_DATA:_

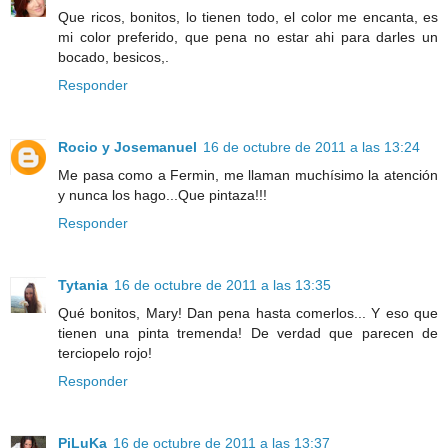
Que ricos, bonitos, lo tienen todo, el color me encanta, es
mi color preferido, que pena no estar ahi para darles un
bocado, besicos,.
Responder
Rocio y Josemanuel
16 de octubre de 2011 a las 13:24
Me pasa como a Fermin, me llaman muchísimo la atención
y nunca los hago...Que pintaza!!!
Responder
Tytania
16 de octubre de 2011 a las 13:35
Qué bonitos, Mary! Dan pena hasta comerlos... Y eso que
tienen una pinta tremenda! De verdad que parecen de
terciopelo rojo!
Responder
PiLuKa
16 de octubre de 2011 a las 13:37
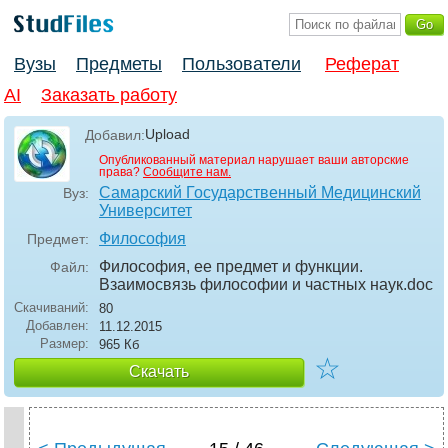
Вузы
Предметы
Пользователи
Реферат
AI
Заказать работу
Upload
Добавил:
Опубликованный материал нарушает ваши авторские
права?
Сообщите нам.
Самарский Государственный Медицинский
Вуз:
Университет
Философия
Предмет:
Философия, ее предмет и функции.
Файл:
Взаимосвязь философии и частных наук
.doc
Скачиваний:
80
Добавлен:
11.12.2015
Размер:
965 Кб
☆
Скачать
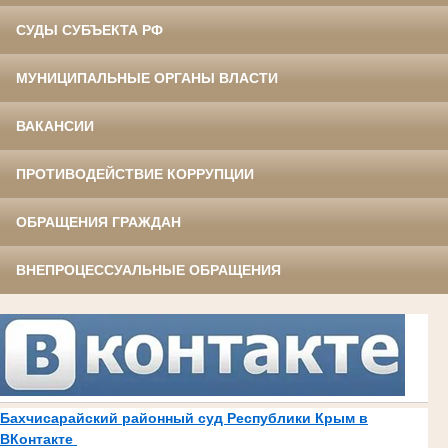
СУДЫ СУБЪЕКТА РФ
МУНИЦИПАЛЬНЫЕ ОРГАНЫ ВЛАСТИ
ВАКАНСИИ
ПРОТИВОДЕЙСТВИЕ КОРРУПЦИИ
ОБРАЩЕНИЯ ГРАЖДАН
ВНЕПРОЦЕССУАЛЬНЫЕ ОБРАЩЕНИЯ
Бахчисарайский районный суд Республики Крым в
ВКонтакте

_EXERCISE INSTRUCTIONS:_ Copy each line in the data that holds the word "ОБРАЩЕНИЯ".

_WRITTEN SOLUTION:_
ОБРАЩЕНИЯ ГРАЖДАН
ВНЕПРОЦЕССУАЛЬНЫЕ ОБРАЩЕНИЯ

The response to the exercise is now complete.